Abbildung 2: Feststoffspeicher Siemens Gamesa 

 

Latentwärmespeicher
Latentwärmespeicher speichern die latente Wärme von Materialien, die bei einem Phasenübergang, wie dem Schmelzen oder Erstarren, freigesetzt oder aufgenommen wird. In Latentwärmespeichern kommen Wärmeträgermedien zum Einsatz, die besonders viel Latentwärme in einem gegebenen Temperaturbereich speichern können, z. B. Paraffine, Salze und sogenannte Phase Change Materials (PCM).

Ein Beispiel für Latentwärme ist auch das Schmelzen oder Erstarren von Wasser. Bei 0 Grad Celsius beginnt das Eis zu schmelzen, und das flüssige Wasser bleibt auf dieser Temperatur, bis das gesamte Eis geschmolzen ist. Während dieses Prozesses wird eine große Menge an Wärmeenergie freigesetzt, die als latente Wärme bezeichnet wird. Das bedeutet, dass die Temperatur des Wassers während des Schmelzprozesses konstant bleibt, da die Wärmeenergie, die vom Eis aufgenommen wird, in Form von Latentwärme gespeichert wird.

Umgekehrt wird beim Erstarren von Wasser die gleich große Menge an Wärmeenergie freigesetzt, wenn das flüssige Wasser zu Eis wird. Der Prozess ist also vollkommen reversibel. „Eisspeicher“ spielen daher immer öfter bei Neubauprojekten eine Rolle, wo diese unterirdisch angelegt werden können. Da beim KEBAP aber keine entsprechende Freifläche vorliegt, können wir diese Speicherart nicht nutzen.

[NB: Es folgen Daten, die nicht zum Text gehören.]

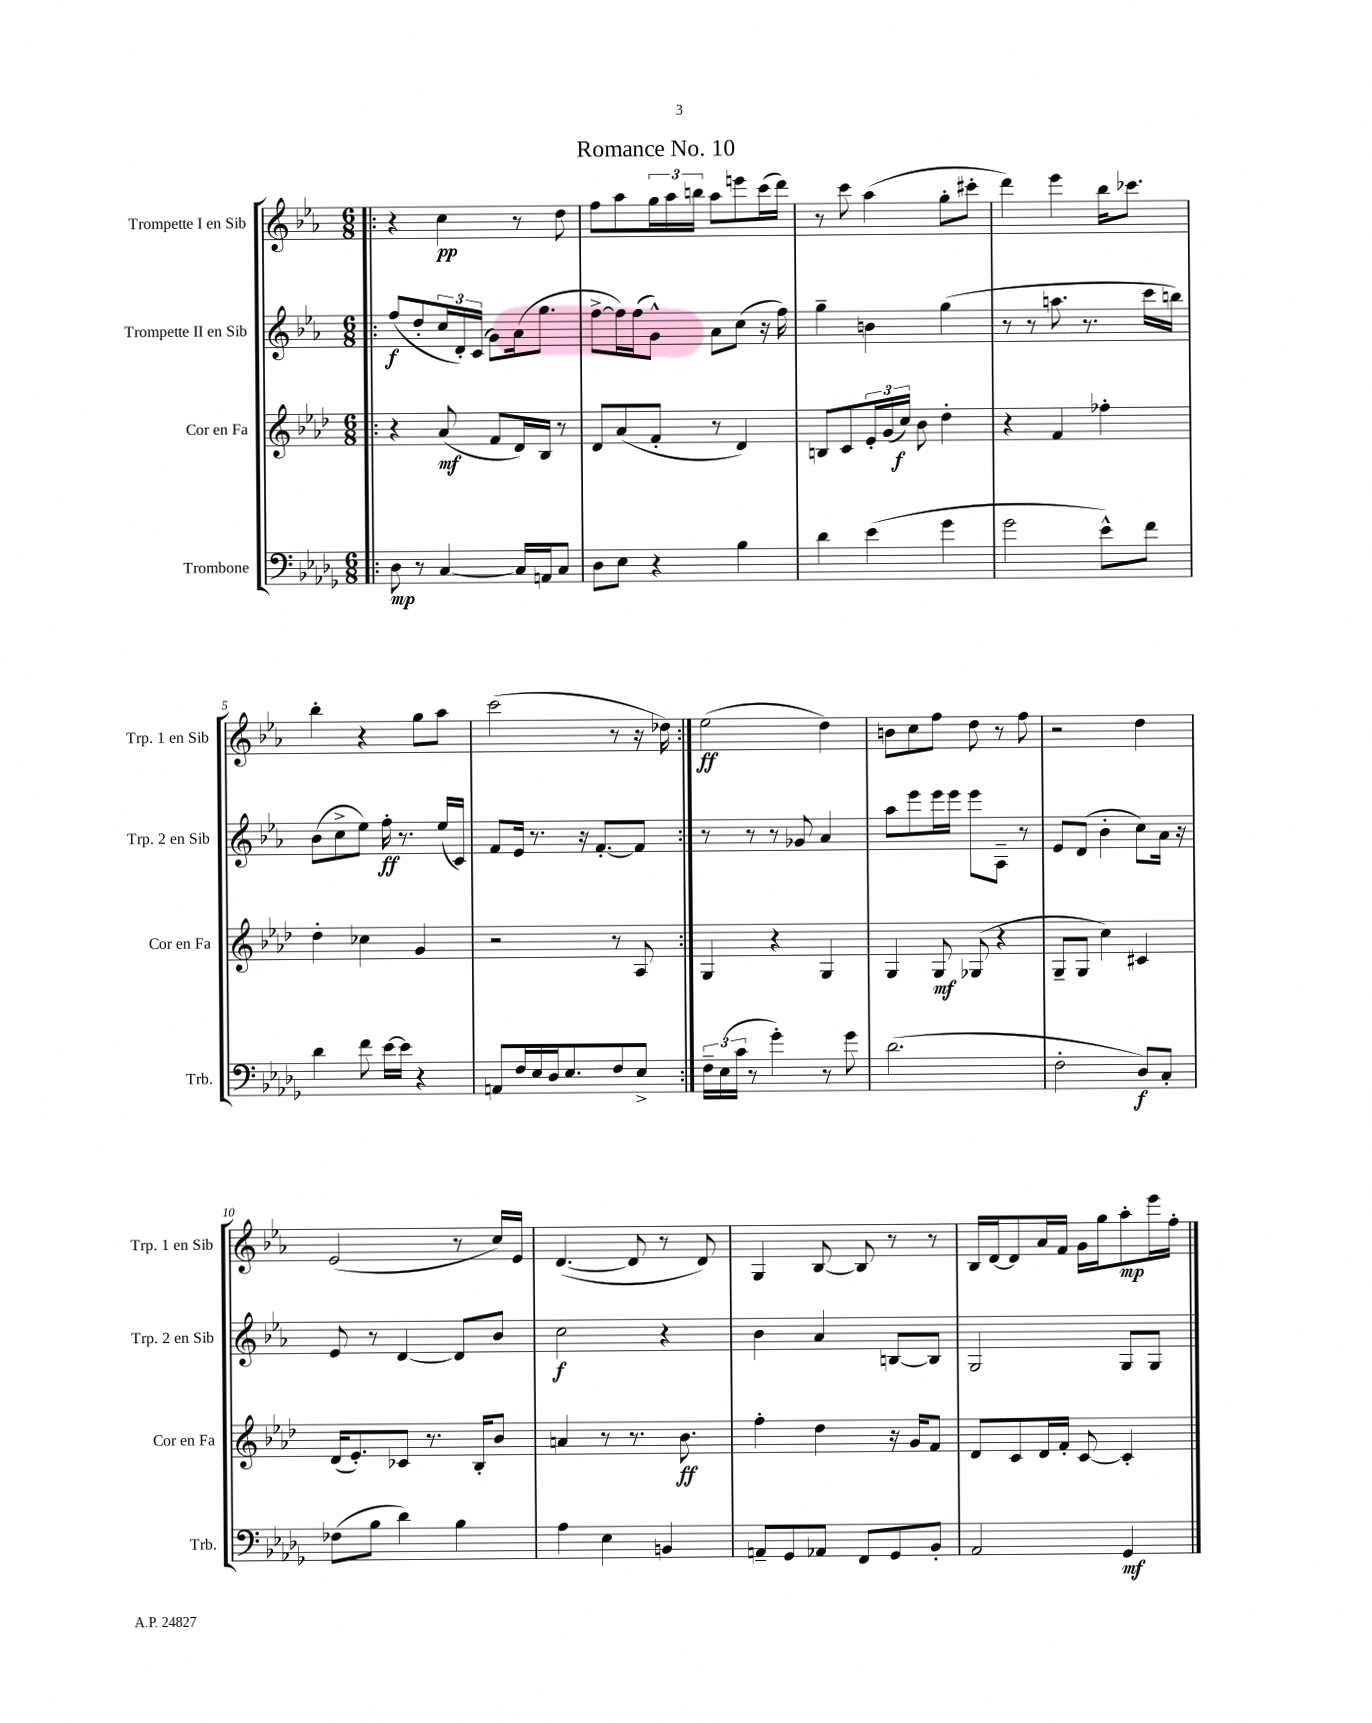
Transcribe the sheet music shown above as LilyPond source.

\header { title = "Romance No. 10" }
<<
\new StaffGroup <<
\new Staff = "s0" \with { instrumentName = "Trompette I en Sib" shortInstrumentName = "Trp. 1 en Sib" } {
    \clef treble \key ees \major \numericTimeSignature \time 6/8
    \repeat volta 2 { \bar ".|:" r4 c''4\pp r8 d''8 |
    f''8 aes''8 \tuplet 3/2 { g''16 aes''16 b''16 } aes''8 e'''8 c'''16( d'''16) |
    r8 c'''8 aes''4( g''8-. cis'''8-. |
    d'''4) ees'''4 bes''16 ces'''8. |
    bes''4-. r4 g''8 aes''8 |
    c'''2( r8 r16 des''16) | }
    ees''2\ff( d''4) |
    b'8 c''8 f''8 d''8 r8 f''8 |
    r2 d''4 |
    ees'2( r8 c''16) ees'16 |
    d'4.~( d'8 r8 d'8) |
    g4 bes8~ bes8 r8 r8 |
    bes16 d'16~ d'8 aes'16 f'16 g'16 g''16 aes''8-.\mp ees'''16 f''16-. \bar "|." |
}
\new Staff = "s1" \with { instrumentName = "Trompette II en Sib" shortInstrumentName = "Trp. 2 en Sib" } {
    \clef treble \key ees \major \numericTimeSignature \time 6/8
    \repeat volta 2 { \bar ".|:" f''8\f( d''8-. \tuplet 3/2 { c''16 d'16-.) c'16( } g'8) aes'16( g''8. |
    f''8~-> f''16) f''16( g'8-^) aes'8 c''8( r16 f''16) |
    g''4-- b'4 g''4( |
    r8 r8 a''8. r8. c'''16 b''16) |
    bes'8( c''8-> ees''8) f''16-.\ff r8. ees''16( c'16) |
    f'8 ees'16 r8. r16 f'8.~-. f'8 | }
    r8 r8 r8 ges'8 aes'4 |
    aes''8 ees'''8 ees'''16 ees'''16 ees'''8 aes8-- r8 |
    ees'8 d'8( bes'4-. c''8) aes'16 r16 |
    ees'8 r8 d'4~ d'8 bes'8 |
    c''2\f r4 |
    bes'4 aes'4 b8~ b8 |
    g2 g8 g8 \bar "|." |
}
\new Staff = "s2" \with { instrumentName = "Cor en Fa" shortInstrumentName = "Cor en Fa" } {
    \clef treble \key aes \major \numericTimeSignature \time 6/8
    \repeat volta 2 { \bar ".|:" r4 aes'8\mf( f'8 des'16) bes16 r8 |
    des'8 aes'8( f'8-. r8 des'4) |
    b8 c'8 \tuplet 3/2 { ees'16-. g'16( c''16\f) } bes'8 des''4-. |
    r4 f'4 fes''4-. |
    des''4-. ces''4 g'4 |
    r2 r8 aes8 | }
    g4 r4 g4 |
    g4 g8\mf ges8( r4 |
    g8-- g8 c''4) cis'4 |
    des'16( ees'8.-.) ces'8 r8. bes16-. bes'8 |
    a'4 r8 r8. bes'8.\ff |
    f''4-. des''4 r16 g'16 f'8 |
    des'8 c'8 des'16 f'16-. c'8~ c'4-. \bar "|." |
}
\new Staff = "s3" \with { instrumentName = "Trombone" shortInstrumentName = "Trb." } {
    \clef bass \key des \major \numericTimeSignature \time 6/8
    \repeat volta 2 { \bar ".|:" des8\mp r8 c4~ c16 a,16 c8 |
    des8 ees8 r4 bes4 |
    des'4 ees'4( ges'4 |
    ges'2 ees'8-^) f'8 |
    des'4 f'8 ees'16~ ees'16 r4 |
    a,8 f16 ees16 des16 ees8. f8 ees8-> | }
    \tuplet 3/2 { f16-- ees16( c'16 } r8 ges'4-.) r8 ges'8 |
    des'2.( |
    f2-. des8\f) c8-. |
    fes8( bes8 des'4) bes4 |
    aes4 ees4 b,4 |
    a,8-- ges,8 aes,8 f,8 ges,8 bes,8-. |
    aes,2 ges,4\mf \bar "|." |
}
>>
>>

Deshalb können Latent-Wärmespeicher auch kompakter ausgelegt werden. Daher prüft KEBAP den möglichen Einsatz des Systems der Firma PCM Energy in Form von Containern, in denen das Speichermedium untergebracht ist. Die Container könnten außerhalb des Bunkers an der Bunkerwand aufgestapelt werden. Das könnte bedeuten, dass man in der KEBAP Energiezentrale auf teure bauliche Maßnahmen (Deckendurchbrüche bei Erhaltung der Statik, etc.) verzichten kann.